--- Given passage Enclosed Below ---
A recent study found that approximately 170 million American adults were exposed to high levels of lead in their childhood years, particularly via leaded gasoline. This exposure negatively affected cognitive abilities in the adult population, resulting in an average IQ loss of 2.6 points per individual.
The study was performed by Proceedings of the National Academy of Sciences (PNAS) using blood-lead level, census data, and leaded gasoline consumption data to draw a conclusion regarding how widespread lead exposure was between 1940 and 2015.
The study revealed that 90 percent of children born in the U.S. between 1950 and 1981 had alarmingly high levels of lead present in their bloodstream, exceeding the threshold set by the Centers for Disease Control (CDC). If blood-lead concentration is found to be in excess of 3.5 micrograms per deciliter, the CDC considers this cause for clinical concern.
“We found over 4.5 million Americans had levels over 30,” said Aaron Ruben, co-author of the PNAS study and Ph.D. candidate at Duke University. “[That’s] 10 times what’s considered alarming.”
In particular, people born in the 1960s and 1970s displayed the highest IQ point loss, with six to seven points lost per individual. Inhalation of exhaust fumes from cars running leaded gasoline is largely responsible for the staggering amounts of exposure.
Lead was first introduced as a gasoline additive in 1921, when engineers at GM discovered that it helped to improve engine lifespan and performance by reducing engine knock and pinging. At this time, researchers stated that leaded gasoline exposure presented a minimal risk to the general populace. However, more and more studies were published that detailed its harmful effects, prompting the Environmental Protection Agency to begin phasing it out in 1973. It was banned outright over two decades later in 1996. Just last year, the final stockpiles of leaded gasoline were depleted in Algeria.
Researchers estimate that lead exposure is responsible for a cumulative total of 824 million IQ points lost in American adults.
--- End of Enclosed Given passage ---
--- Extracted information Enclosed Below ---
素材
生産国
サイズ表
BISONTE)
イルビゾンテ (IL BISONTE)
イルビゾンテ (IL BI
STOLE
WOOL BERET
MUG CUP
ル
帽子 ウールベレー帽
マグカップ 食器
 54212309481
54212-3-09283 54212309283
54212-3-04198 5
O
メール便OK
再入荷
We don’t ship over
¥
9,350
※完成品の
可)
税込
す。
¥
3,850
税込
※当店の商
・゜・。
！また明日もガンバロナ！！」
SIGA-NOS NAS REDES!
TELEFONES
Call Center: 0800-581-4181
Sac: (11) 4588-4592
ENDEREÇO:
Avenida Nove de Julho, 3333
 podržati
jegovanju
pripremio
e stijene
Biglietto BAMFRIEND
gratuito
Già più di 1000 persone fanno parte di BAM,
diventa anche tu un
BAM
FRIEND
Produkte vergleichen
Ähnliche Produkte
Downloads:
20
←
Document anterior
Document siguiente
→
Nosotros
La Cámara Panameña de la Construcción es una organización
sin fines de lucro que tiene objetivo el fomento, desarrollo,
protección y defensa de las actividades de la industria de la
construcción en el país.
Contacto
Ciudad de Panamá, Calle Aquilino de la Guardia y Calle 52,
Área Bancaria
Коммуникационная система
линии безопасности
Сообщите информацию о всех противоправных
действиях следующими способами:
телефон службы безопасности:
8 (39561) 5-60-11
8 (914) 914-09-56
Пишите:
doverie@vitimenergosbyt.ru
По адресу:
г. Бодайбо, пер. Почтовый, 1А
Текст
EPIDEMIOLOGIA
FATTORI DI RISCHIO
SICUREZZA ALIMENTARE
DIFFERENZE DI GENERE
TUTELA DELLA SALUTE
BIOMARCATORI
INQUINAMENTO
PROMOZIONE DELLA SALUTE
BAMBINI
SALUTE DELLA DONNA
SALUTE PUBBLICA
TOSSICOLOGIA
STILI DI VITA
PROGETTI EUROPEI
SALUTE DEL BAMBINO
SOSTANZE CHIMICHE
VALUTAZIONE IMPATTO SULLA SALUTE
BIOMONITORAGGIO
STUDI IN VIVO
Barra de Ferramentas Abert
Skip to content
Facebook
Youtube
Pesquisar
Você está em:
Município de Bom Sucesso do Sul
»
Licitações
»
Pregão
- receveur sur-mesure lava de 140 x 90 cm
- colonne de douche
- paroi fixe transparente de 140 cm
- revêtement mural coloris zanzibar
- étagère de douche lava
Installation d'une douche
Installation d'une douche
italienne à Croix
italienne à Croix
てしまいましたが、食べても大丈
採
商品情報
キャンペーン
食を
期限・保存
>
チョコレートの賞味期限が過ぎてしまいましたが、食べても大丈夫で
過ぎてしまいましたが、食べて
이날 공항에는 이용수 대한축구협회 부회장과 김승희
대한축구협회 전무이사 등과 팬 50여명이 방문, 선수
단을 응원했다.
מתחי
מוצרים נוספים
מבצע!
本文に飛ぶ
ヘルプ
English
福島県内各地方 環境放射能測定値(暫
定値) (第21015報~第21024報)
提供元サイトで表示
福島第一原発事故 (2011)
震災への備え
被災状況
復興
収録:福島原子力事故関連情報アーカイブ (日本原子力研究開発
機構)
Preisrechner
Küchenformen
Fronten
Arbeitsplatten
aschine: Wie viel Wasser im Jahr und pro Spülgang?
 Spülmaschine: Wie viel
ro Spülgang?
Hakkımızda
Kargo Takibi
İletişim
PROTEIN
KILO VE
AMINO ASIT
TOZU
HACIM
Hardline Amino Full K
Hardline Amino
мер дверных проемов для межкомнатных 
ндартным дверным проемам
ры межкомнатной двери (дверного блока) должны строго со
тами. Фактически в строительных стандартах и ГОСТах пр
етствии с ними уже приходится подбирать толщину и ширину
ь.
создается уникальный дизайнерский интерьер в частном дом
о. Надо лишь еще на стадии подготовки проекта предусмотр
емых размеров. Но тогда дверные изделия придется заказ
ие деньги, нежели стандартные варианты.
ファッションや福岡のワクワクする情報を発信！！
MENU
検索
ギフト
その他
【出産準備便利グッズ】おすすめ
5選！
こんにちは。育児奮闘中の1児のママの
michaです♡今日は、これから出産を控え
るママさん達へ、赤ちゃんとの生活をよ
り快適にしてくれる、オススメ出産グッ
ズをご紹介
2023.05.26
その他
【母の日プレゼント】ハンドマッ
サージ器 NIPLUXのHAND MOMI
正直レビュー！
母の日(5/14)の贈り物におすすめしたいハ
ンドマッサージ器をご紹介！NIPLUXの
--- End of Enclosed Extracted information ---
## Instructions for the task
Check each statement against the text on lead exposure and answer yes or no, quoting the words in the text that settle it. 1. Leaded gasoline was banned outright in 1996. 2. People born in the 1950s showed the highest IQ point loss. 3. The CDC treats a blood-lead level above 3.5 micrograms per deciliter as cause for clinical concern.

## Result of this task
1. Yes: "It was banned outright over two decades later in 1996."
2. No: "people born in the 1960s and 1970s displayed the highest IQ point loss"
3. Yes: "If blood-lead concentration is found to be in excess of 3.5 micrograms per deciliter, the CDC considers this cause for clinical concern."